(Collected data entries)
=======

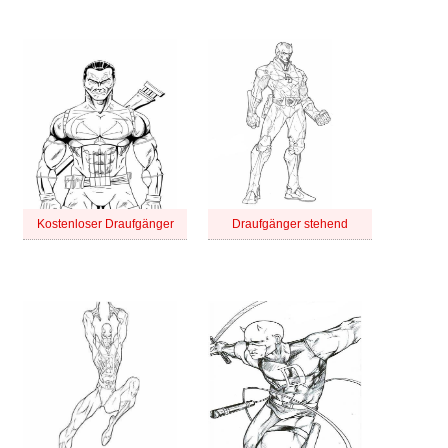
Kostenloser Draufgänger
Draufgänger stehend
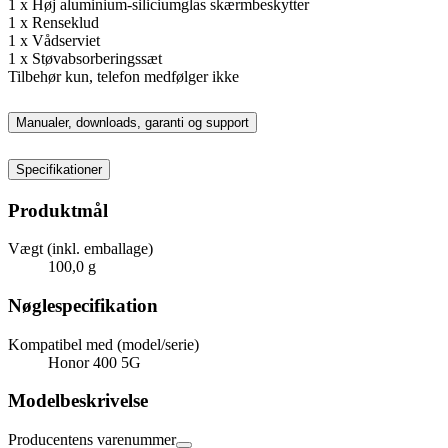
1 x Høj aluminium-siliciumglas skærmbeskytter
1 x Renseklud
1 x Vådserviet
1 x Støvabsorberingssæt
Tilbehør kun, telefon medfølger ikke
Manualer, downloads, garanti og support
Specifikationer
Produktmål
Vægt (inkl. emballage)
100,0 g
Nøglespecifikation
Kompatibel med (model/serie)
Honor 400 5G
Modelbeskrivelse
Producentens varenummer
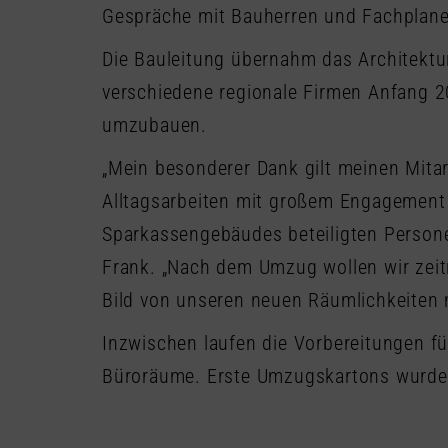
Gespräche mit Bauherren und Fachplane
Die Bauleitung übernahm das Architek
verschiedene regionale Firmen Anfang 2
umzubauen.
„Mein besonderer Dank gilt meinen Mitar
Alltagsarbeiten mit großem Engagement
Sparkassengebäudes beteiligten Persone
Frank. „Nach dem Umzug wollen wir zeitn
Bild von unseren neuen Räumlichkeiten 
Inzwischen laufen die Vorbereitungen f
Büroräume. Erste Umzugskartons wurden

=======

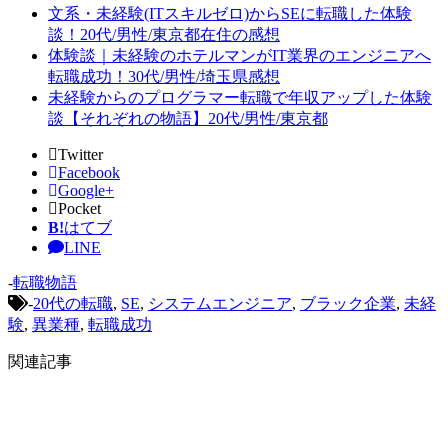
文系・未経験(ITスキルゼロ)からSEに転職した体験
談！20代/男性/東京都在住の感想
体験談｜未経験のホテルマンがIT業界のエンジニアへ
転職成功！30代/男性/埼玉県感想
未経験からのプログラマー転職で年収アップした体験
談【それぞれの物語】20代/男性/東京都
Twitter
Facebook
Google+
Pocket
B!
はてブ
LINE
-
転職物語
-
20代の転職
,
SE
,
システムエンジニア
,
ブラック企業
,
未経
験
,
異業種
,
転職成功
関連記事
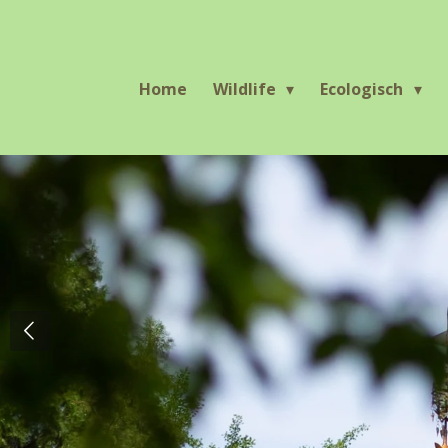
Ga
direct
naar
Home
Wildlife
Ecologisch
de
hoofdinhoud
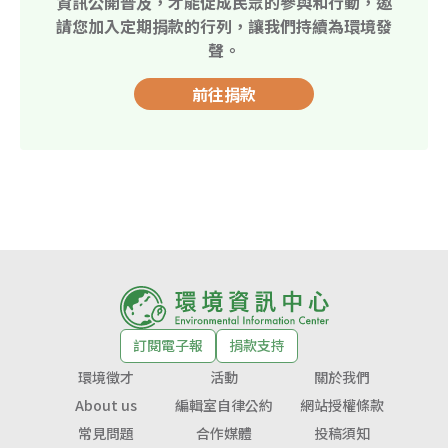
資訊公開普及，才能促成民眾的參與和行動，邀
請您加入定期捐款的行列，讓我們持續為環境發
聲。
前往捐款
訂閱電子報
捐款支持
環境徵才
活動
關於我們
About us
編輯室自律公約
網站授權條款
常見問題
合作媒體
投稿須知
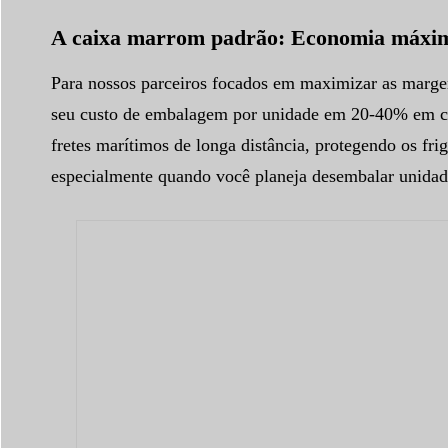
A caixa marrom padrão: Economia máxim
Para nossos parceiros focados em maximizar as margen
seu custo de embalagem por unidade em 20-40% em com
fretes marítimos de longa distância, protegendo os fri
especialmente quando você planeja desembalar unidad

=======

EXERCISE: Echo every line of the listing from the one containing "Kostenloser Draufgänger" down to the one containing "Producentens varenummer", both included. Leave the pictures out of your answer.

COMPLETED TASK:
Kostenloser Draufgänger
Draufgänger stehend
1 x Høj aluminium-siliciumglas skærmbeskytter
1 x Renseklud
1 x Vådserviet
1 x Støvabsorberingssæt
Tilbehør kun, telefon medfølger ikke
Manualer, downloads, garanti og support
Specifikationer
Produktmål
Vægt (inkl. emballage)
100,0 g
Nøglespecifikation
Kompatibel med (model/serie)
Honor 400 5G
Modelbeskrivelse
Producentens varenummer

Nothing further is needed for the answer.